Picarro makes GHG measurement system for capturing real-time emissions in local areas, like cities. Whether such measurements are accurate and help policy makers, are not already gathered in other ways, and support a robust business model are fair questions for debate.
It’s the framing of such a possible “Carbon Net” in relation to carbon management systems used in organizations that is interesting.
Writes Michael Woel, CEO of Picarro:
There will surely be some element of quotas, cap-and-trade, or emissions offsets. The developed world will likely subsidize developing nations. But one element entirely missing from the discussion is this critical piece of information. Namely, how will the nations of the world effectively measure emissions?
That’s a good question. How to do so accurately and cost-effectively.
At present, scientists can precisely measure the levels of greenhouse gases in the global atmosphere. They can also measure the emissions coming out of a single smokestack.
True on both counts.
However, in between those two extreme ends of the spectrum scientists have little insight into what is actually in the air. What is the in air coming off of San Francisco or New Delhi? Nobody really knows. California or New York State? Again, nobody knows.
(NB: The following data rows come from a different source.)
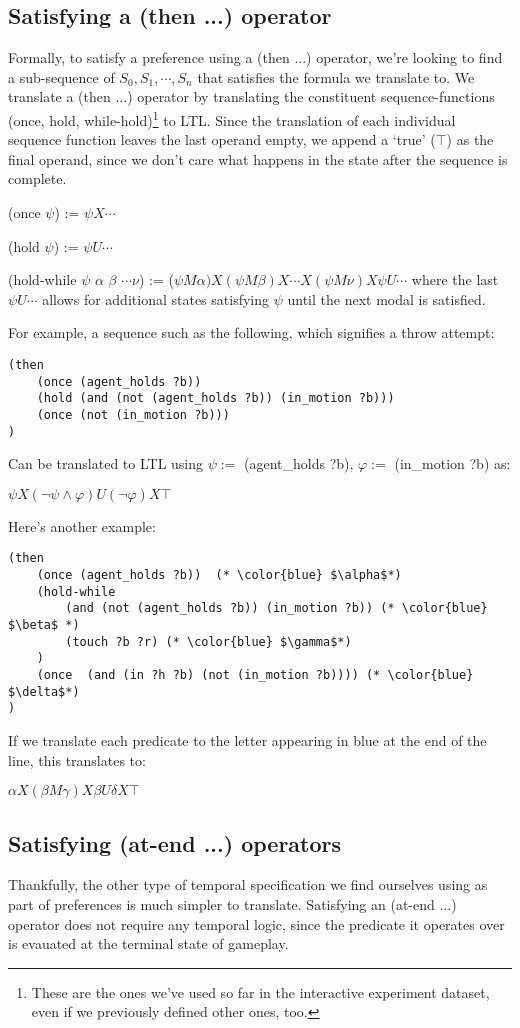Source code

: \documentclass{article}
\begin{document}
\subsection{Satisfying a (then ...) operator}
Formally, to satisfy a preference using a (then ...) operator, we're looking to find a sub-sequence of $S_0, S_1, \cdots, S_n$ that satisfies the formula we translate to. 
We translate a (then ...) operator by translating the constituent sequence-functions (once, hold, while-hold)\footnote{These are the ones we've used so far in the interactive experiment dataset, even if we previously defined other ones, too.} to LTL. 
Since the translation of each individual sequence function leaves the last operand empty, we append a `true' ($\top$) as the final operand, since we don't care what happens in the state after the sequence is complete. 

(once $\psi$) := $\psi X \cdots$

(hold $\psi$) := $\psi U \cdots$

(hold-while $\psi$ $\alpha$ $\beta$ $\cdots \nu$) := ($\psi M \alpha) X (\psi M \beta) X \cdots X (\psi M \nu) X \psi U \cdots$ where the last $\psi U \cdots$ allows for additional states satisfying $\psi$ until the next modal is satisfied.

For example, a sequence such as the following, which signifies a throw attempt:
\begin{lstlisting}
(then
    (once (agent_holds ?b))
    (hold (and (not (agent_holds ?b)) (in_motion ?b))) 
    (once (not (in_motion ?b)))
)
\end{lstlisting}
Can be translated to LTL using $\psi:=$ (agent_holds ?b), $\varphi:=$ (in_motion ?b) as:

$\psi X (\neg \psi \wedge \varphi) U (\neg \varphi) X \top $

Here's another example: 
\begin{lstlisting}
(then 
    (once (agent_holds ?b))  (* \color{blue} $\alpha$*)
    (hold-while 
        (and (not (agent_holds ?b)) (in_motion ?b)) (* \color{blue} $\beta$ *)
        (touch ?b ?r) (* \color{blue} $\gamma$*)
    ) 
    (once  (and (in ?h ?b) (not (in_motion ?b)))) (* \color{blue} $\delta$*) 
)
\end{lstlisting}
If we translate each predicate to the letter appearing in blue at the end of the line, this translates to:

$\alpha X (\beta M \gamma) X \beta U \delta X \top$

\subsection{Satisfying (at-end ...) operators}
Thankfully, the other type of temporal specification we find ourselves using as part of preferences is much simpler to translate. 
Satisfying an (at-end ...) operator does not require any temporal logic, since the predicate it operates over is evauated at the terminal state of gameplay.
\end{document}
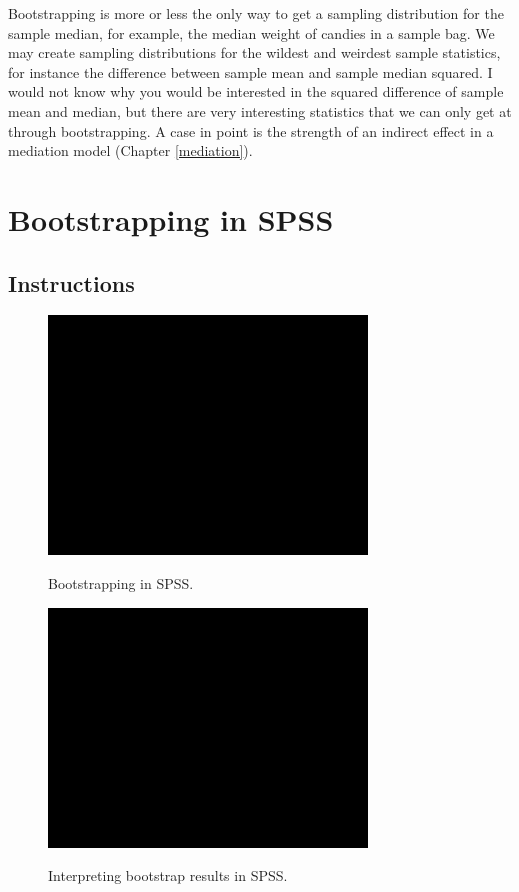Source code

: \documentclass[a4paper]{book}
\theoremstyle{definition}
\theoremstyle{definition}
\theoremstyle{definition}
\theoremstyle{remark}
\begin{document}
Bootstrapping is more or less the only way to get a sampling
distribution for the sample median, for example, the median weight of
candies in a sample bag. We may create sampling distributions for the
wildest and weirdest sample statistics, for instance the difference
between sample mean and sample median squared. I would not know why you
would be interested in the squared difference of sample mean and median,
but there are very interesting statistics that we can only get at
through bootstrapping. A case in point is the strength of an indirect
effect in a mediation model (Chapter \ref{mediation}).

\section{Bootstrapping in SPSS}\label{boot-spss}

\subsection{Instructions}\label{instructions}

\begin{figure}[H]
\href{https://www.youtube.com/embed/6-MtiMhuuIg}{\includegraphics[width=320px]{GentleIntro_files/figure-latex/SPSSbootstrap1-1} }\caption{Bootstrapping in SPSS.}\label{fig:SPSSbootstrap1}
\end{figure}

\begin{figure}[H]
\href{https://www.youtube.com/embed/6E2LgeMtkL4}{\includegraphics[width=320px]{GentleIntro_files/figure-latex/SPSSbootstrap2-1} }\caption{Interpreting bootstrap results in SPSS.}\label{fig:SPSSbootstrap2}
\end{figure}
\end{document}
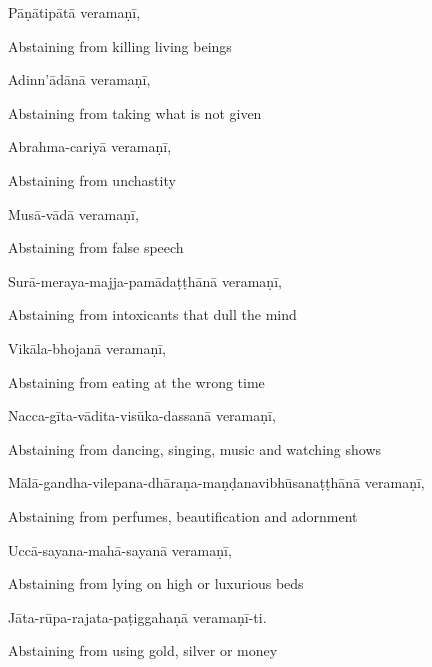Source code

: Pāṇātipātā veramaṇī,

\begin{english}
  Abstaining from killing living beings
\end{english}

Adinn'ādānā veramaṇī,

\begin{english}
  Abstaining from taking what is not given
\end{english}

Abrahma-cariyā veramaṇī,

\begin{english}
  Abstaining from unchastity
\end{english}

Musā-vādā veramaṇī,

\begin{english}
  Abstaining from false speech
\end{english}

Surā-meraya-majja-pamādaṭṭhānā veramaṇī,

\begin{english}
  Abstaining from intoxicants that dull the mind
\end{english}

Vikāla-bhojanā veramaṇī,

\begin{english}
  Abstaining from eating at the wrong time
\end{english}

Nacca-gīta-vādita-visūka-dassanā veramaṇī,

\begin{english}
  Abstaining from dancing, singing, music and watching shows
\end{english}

Mālā-gandha-vilepana-dhāraṇa-maṇḍanavibhūsanaṭṭhānā veramaṇī,

\begin{english}
  Abstaining from perfumes, beautification and adornment
\end{english}

Uccā-sayana-mahā-sayanā veramaṇī,

\begin{english}
  Abstaining from lying on high or luxurious beds
\end{english}

Jāta-rūpa-rajata-paṭiggahaṇā veramaṇī-ti.

\begin{english}
  Abstaining from using gold, silver or money
\end{english}

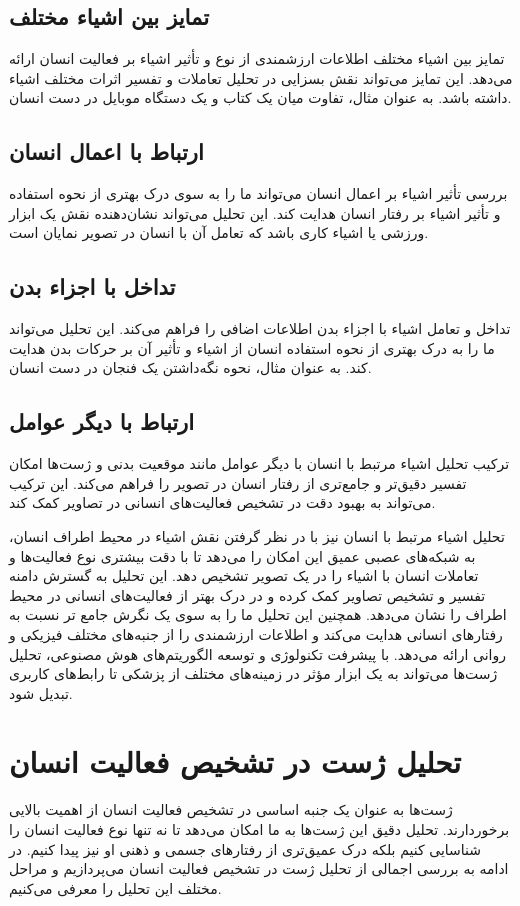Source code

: \subsection{تمایز بین اشیاء مختلف}
تمایز بین اشیاء مختلف اطلاعات ارزشمندی از نوع و تأثیر اشیاء بر فعالیت انسان ارائه می‌دهد. این تمایز می‌تواند نقش بسزایی در تحلیل تعاملات و تفسیر اثرات مختلف اشیاء داشته باشد. به عنوان مثال، تفاوت میان یک کتاب و یک دستگاه موبایل در دست انسان.
\subsection{ارتباط با اعمال انسان}
بررسی تأثیر اشیاء بر اعمال انسان می‌تواند ما را به سوی درک بهتری از نحوه استفاده و تأثیر اشیاء بر رفتار انسان هدایت کند. این تحلیل می‌تواند نشان‌دهنده نقش یک ابزار ورزشی یا اشیاء کاری باشد که تعامل آن با انسان در تصویر نمایان است.
\subsection{تداخل با اجزاء بدن}
تداخل و تعامل اشیاء با اجزاء بدن اطلاعات اضافی را فراهم می‌کند. این تحلیل می‌تواند ما را به درک بهتری از نحوه استفاده انسان از اشیاء و تأثیر آن بر حرکات بدن هدایت کند. به عنوان مثال، نحوه نگه‌داشتن یک فنجان در دست انسان.
\subsection{ارتباط با دیگر عوامل}
ترکیب تحلیل اشیاء مرتبط با انسان با دیگر عوامل مانند موقعیت بدنی و ژست‌ها امکان تفسیر دقیق‌تر و جامع‌تری از رفتار انسان در تصویر را فراهم می‌کند. این ترکیب می‌تواند به بهبود دقت در تشخیص فعالیت‌های انسانی در تصاویر کمک کند.

تحلیل اشیاء مرتبط با انسان نیز با در نظر گرفتن نقش اشیاء در محیط اطراف انسان، به شبکه‌های عصبی عمیق این امکان را می‌دهد تا با دقت بیشتری نوع فعالیت‌ها و تعاملات انسان با اشیاء را در یک تصویر تشخیص دهد. این تحلیل به گسترش دامنه تفسیر و تشخیص تصاویر کمک کرده و در درک بهتر از فعالیت‌های انسانی در محیط اطراف را نشان می‌دهد. همچنین این تحلیل ما را به سوی یک نگرش جامع تر نسبت به رفتارهای انسانی هدایت می‌کند و اطلاعات ارزشمندی را از جنبه‌های مختلف فیزیکی و روانی ارائه می‌دهد. با پیشرفت تکنولوژی و توسعه الگوریتم‌های هوش مصنوعی، تحلیل ژست‌ها می‌تواند به یک ابزار مؤثر در زمینه‌های مختلف از پزشکی تا رابط‌های کاربری تبدیل شود.
\section{تحلیل ژست در تشخیص فعالیت انسان}
ژست‌ها به عنوان یک جنبه اساسی در تشخیص فعالیت انسان از اهمیت بالایی برخوردارند. تحلیل دقیق این ژست‌ها به ما امکان می‌دهد تا نه تنها نوع فعالیت انسان را شناسایی کنیم بلکه درک عمیق‌تری از رفتارهای جسمی و ذهنی او نیز پیدا کنیم. در ادامه به بررسی اجمالی از تحلیل ژست در تشخیص فعالیت انسان می‌پردازیم و مراحل مختلف این تحلیل را معرفی می‌کنیم.
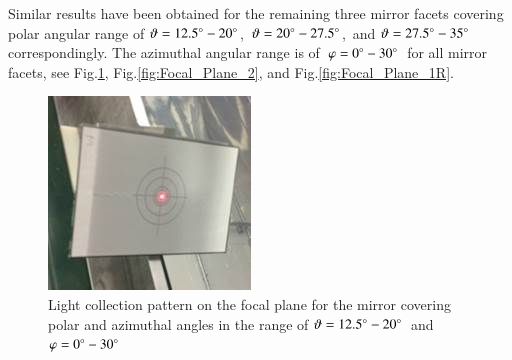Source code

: Similar results have been obtained for the remaining three mirror facets covering polar angular range of $\vartheta = 12.5\degree - 20\degree$,\, $\vartheta = 20\degree - 27.5\degree$,\, and $\vartheta = 27.5\degree - 35\degree$\, correspondingly. The azimuthal angular range is of\, $\varphi = 0\degree - 30\degree$\, for all mirror facets, see Fig.\ref{fig:Focal_Plane_3}, Fig.\ref{fig:Focal_Plane_2}, and Fig.\ref{fig:Focal_Plane_1R}.
\begin{figure}[!h]
    \centering
    \includegraphics[width=1.0\linewidth]{Focal_Plane_3.jpg}
    \caption{Light collection pattern on the focal plane for the mirror covering polar and azimuthal angles in the range of $\vartheta = 12.5\degree - 20\degree$\, and\, $\varphi = 0\degree - 30\degree$}
    \label{fig:Focal_Plane_3}
\end{figure}{}
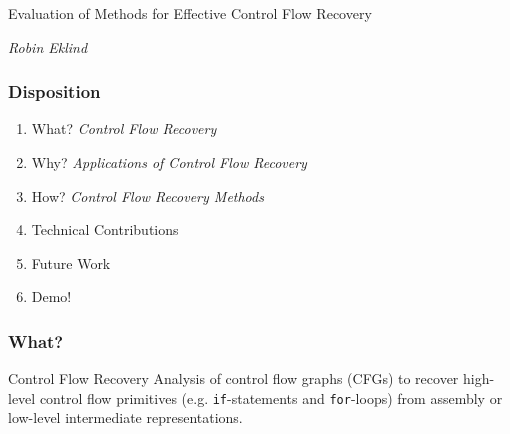 \documentclass[aspectratio=1610]{beamer}
\begin{document}


\startpage

\begin{frame}
	\vspace{0.02\textheight}

	\begin{Large}
		Evaluation of Methods for Effective Control Flow Recovery
	\end{Large}

	\vspace{0.1\textheight}

	\begin{small}
		\textit{Robin Eklind}
	\end{small}
\end{frame}


\normalpage

\begin{frame}
	\frametitle{Disposition}

	\begin{enumerate}
		\item What? \textit{Control Flow Recovery}
		\item Why? \textit{Applications of Control Flow Recovery}
		\item How? \textit{Control Flow Recovery Methods}
		\item Technical Contributions
		\item Future Work
		\item Demo!
	\end{enumerate}
\end{frame}







\begin{frame}
	\frametitle{What?}

	\begin{block}{Control Flow Recovery}
		Analysis of control flow graphs (CFGs) to recover high-level control flow primitives (e.g. \texttt{if}-statements and \texttt{for}-loops) from assembly or low-level intermediate representations.
	\end{block}
\end{frame}
\end{document}

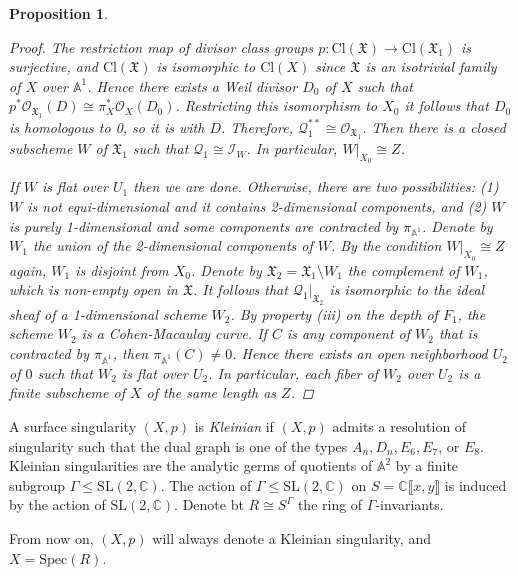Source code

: \documentclass{amsart}[12pt]
\newtheorem{prop}[theorem]{Proposition}
\theoremstyle{definition}
\theoremstyle{remark}
\numberwithin{equation}{section}
\begin{document}
\begin{prop}
\begin{proof}
The restriction map of divisor class groups $p: \mathrm{Cl}(\mathfrak{X}) \to \mathrm{Cl}(\mathfrak{X}_1)$ is surjective, and $\mathrm{Cl}(\mathfrak{X})$ is isomorphic to $\mathrm{Cl}(X)$ since $\mathfrak{X}$ is an isotrivial family of $X$ over $\mathbb{A}^1$. Hence there exists a Weil divisor $D_0$ of $X$ such that $p^* \mathcal{O}_{\mathfrak{X}_1}(D) \cong \pi_X^*\mathcal{O}_{X}(D_0)$. Restricting this isomorphism to $X_0$ it follows that $D_0$ is homologous to 0, so it is with $D$. Therefore, $\mathcal{Q}_1^{**} \cong \mathcal{O}_{\mathfrak{X}_1}$. Then there is a closed subscheme $W$ of $\mathfrak{X}_1$ such that $\mathcal{Q}_1 \cong \mathcal{I}_W$. In particular, $W \vert_{X_0} \cong Z$.

If $W$ is flat over $U_1$ then we are done. Otherwise, there are two possibilities: (1) $W$ is not equi-dimensional and it contains 2-dimensional components, and (2) $W$ is purely 1-dimensional and some components are contracted by $\pi_{\mathbb{A}^1}$. Denote by $W_1$ the union of the 2-dimensional components of $W$. By the condition $W \vert_{X_0} \cong Z$ again, $W_1$ is disjoint from $X_0$. Denote by $\mathfrak{X}_2 = \mathfrak{X}_1 \setminus W_1$ the complement of $W_1$, which is non-empty open in $\mathfrak{X}$. It follows that $\mathcal{Q}_1 \vert_{\mathfrak{X}_2}$ is isomorphic to the ideal sheaf of a 1-dimensional scheme $W_2$. By property (iii) on the depth of $F_1$, the scheme $W_2$ is a Cohen-Macaulay curve. If $C$ is any component of $W_2$ that is contracted by $\pi_{\mathbb{A}^1}$, then $\pi_{\mathbb{A}^1}(C) \neq 0$. Hence there exists an open neighborhood $U_2$ of $0$ such that $W_2$ is flat over $U_2$. In particular, each fiber of $W_2$ over $U_2$ is a finite subscheme of $X$ of the same length as $Z$.
\end{proof}
\end{prop}

A surface singularity $(X, p)$ is \textit{Kleinian} if $(X, p)$ admits a resolution of singularity such that the dual graph is one of the types $A_n, D_n, E_6, E_7$, or $E_8$. Kleinian singularities are the analytic germs of quotients of $\mathbb{A}^2$ by a finite subgroup $\Gamma \leq \mathrm{SL}(2, \mathbb{C})$. The action of $\Gamma \leq \mathrm{SL}(2, \mathbb{C})$ on $S = \mathbb{C}\llbracket x, y\rrbracket$ is induced by the action of $\mathrm{SL}(2, \mathbb{C})$. Denote bt $R \cong S^{\Gamma}$ the ring of $\Gamma$-invariants. 

From now on, $(X, p)$ will always denote a Kleinian singularity, and $X = \mathrm{Spec}(R)$.
\end{document}
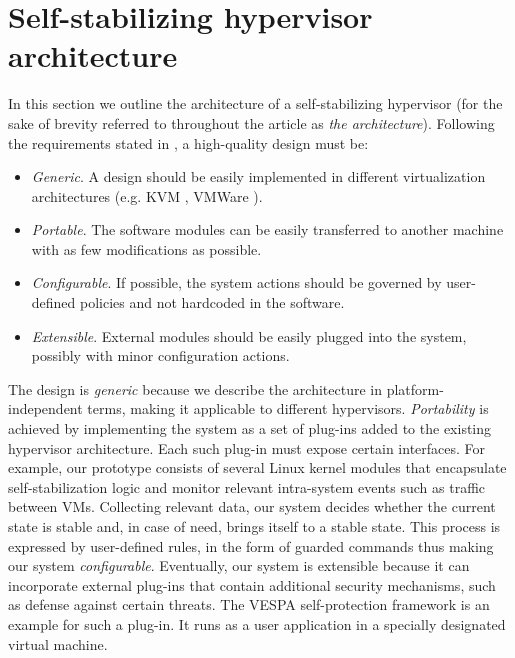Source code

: 
\section{\label{sec:The-architecture}Self-stabilizing hypervisor architecture}

In this section we outline the architecture of a self-stabilizing
hypervisor (for the sake of brevity referred to throughout the article
as \textit{the architecture}). Following the requirements stated in
\cite{martin-agile:2003}, a high-quality design must be: 
\begin{itemize}
\item \textit{Generic}. A design should be easily implemented in different
virtualization architectures (e.g. KVM \cite{kvm-site}, VMWare \cite{vmware-site}). 
\item \textit{Portable}. The software modules can be easily transferred
to another machine with as few modifications as possible. 
\item \textit{Configurable}. If possible, the system actions should be governed
by user-defined policies and not hardcoded in the software. 
\item \textit{Extensible}. External modules should be easily plugged into
the system, possibly with minor configuration actions. 
\end{itemize}
The design is \textit{generic} because we describe the architecture
in platform-independent terms, making it applicable to different hypervisors.
\textit{Portability} is achieved by implementing the system as a set
of plug-ins added to the existing hypervisor architecture. Each such
plug-in must expose certain interfaces. For example, our prototype
consists of several Linux kernel modules that encapsulate self-stabilization
logic and monitor relevant intra-system events such as traffic between
VMs. Collecting relevant data, our system decides whether the current
state is stable and, in case of need, brings itself to a stable state.
This process is expressed by user-defined rules, in the form of guarded
commands \cite{Dijkstra:1975:Guarded} thus making our system \textit{configurable}.
Eventually, our system is extensible because it can incorporate external
plug-ins that contain additional security mechanisms, such as defense
against certain threats. The VESPA self-protection framework \cite{Wailly:2012:VMS:2371536.2371564}
is an example for such a plug-in. It runs as a user application in
a specially designated virtual machine.

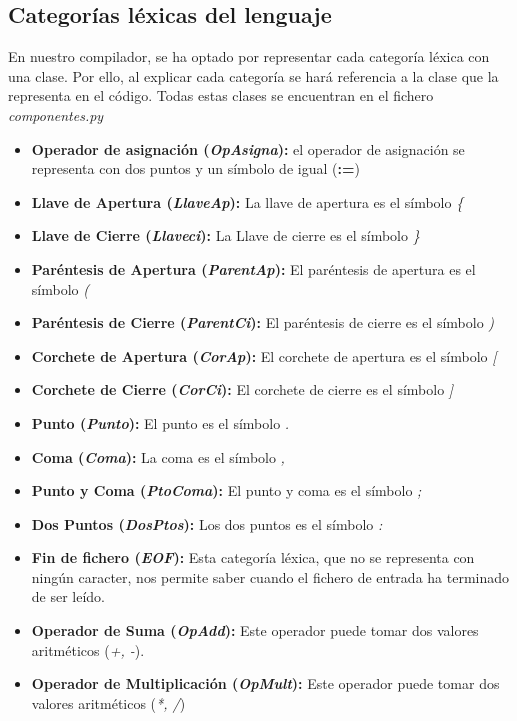 \documentclass[11pt]{article}
\begin{document}
\subsection{Categorías léxicas del lenguaje}
En nuestro compilador, se ha optado por representar cada categoría léxica con una clase. Por ello, al explicar cada categoría se hará referencia a la clase que la representa en el código. Todas estas clases se encuentran en el fichero \textit{componentes.py}
\begin{itemize}
	\item \textbf{Operador de asignación (\textit{OpAsigna}): } el operador de asignación se representa con dos puntos y un símbolo de igual (\textbf{:=})
	\item \textbf{Llave de Apertura (\textit{LlaveAp}): } La llave de apertura es el símbolo \textit{\{}
	\item \textbf{Llave de Cierre (\textit{Llaveci}): } La Llave de cierre es el símbolo \textit{\}}
	\item \textbf{Paréntesis de Apertura (\textit{ParentAp}): } El paréntesis de apertura es el símbolo \textit{(}
	\item \textbf{Paréntesis de Cierre (\textit{ParentCi}): } El paréntesis de cierre es el símbolo \textit{)}
	\item \textbf{Corchete de Apertura (\textit{CorAp}): } El corchete de apertura es el símbolo \textit{[}
	\item \textbf{Corchete de Cierre (\textit{CorCi}): } El corchete de cierre es el símbolo \textit{]}
	\item \textbf{Punto (\textit{Punto}): } El punto es el símbolo \textit{.}
	\item \textbf{Coma (\textit{Coma}): } La coma es el símbolo \textit{,}
	\item \textbf{Punto y Coma (\textit{PtoComa}): } El punto y coma es el símbolo \textit{;}
	\item \textbf{Dos Puntos (\textit{DosPtos}): } Los dos puntos es el símbolo \textit{:}
	\item \textbf{Fin de fichero (\textit{EOF}): } Esta categoría léxica, que no se representa con ningún caracter, nos permite saber cuando el fichero de entrada ha terminado de ser leído.
	\item \textbf{Operador de Suma (\textit{OpAdd}): } Este operador puede tomar dos valores aritméticos (\textit{+, -}).
	\item \textbf{Operador de Multiplicación (\textit{OpMult}): } Este operador puede tomar dos valores aritméticos (\textit{*, /})

\end{itemize}
\end{document}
I’m not so sure about this claim. There are some examples of estimating such figures, admittedly rough, such as CUD. Hypothetically, if an estimate has a narrow confidence interval, perhaps it’s good enough from a cost-benefit perspective?
Software programs (generally called carbon inventory or carbon accounting tools) can make a guess at it by estimating inputs, and are useful for managing carbon footprints.
True: and the estimation accuracy varies by emission type, scope, etc.
But such methods are not entirely reliable and are easy to manipulate.
Now this is an interesting claim. Reliability using certain types of systems (e.g., Excel-based) may be an issue, but some of the modern CMS systems are much more reliable. I’d like to see some examples of “easy to manipulate.” Regulation, such as the new EPA rule, may counteract such manipulation, even if it were possible.
Top scientists are increasingly critical of these approaches and worried that, if taken as the final word, the numbers coming out of carbon inventory programs will mislead the world on the actual composition of the atmosphere.
I would really like to hear about who these scientists are and what exact claims they are making. While I could foresee such scientific research, I’m not aware of any. CMS tend to be so new that it’s barely on the scholarly radar.
And with global emissions trading at $500 billion last year, evidence proving these emissions schemes are not working could create a massive market crash rivaling the Sub-Prime catastrophe.
This sounds like fear mongering. Emissions trading schemes will not function well if the underlying numbers are not verifiable and reliable, in a GAAP sense. This is why entrepreneurs like Tom Siebel are interested in this space.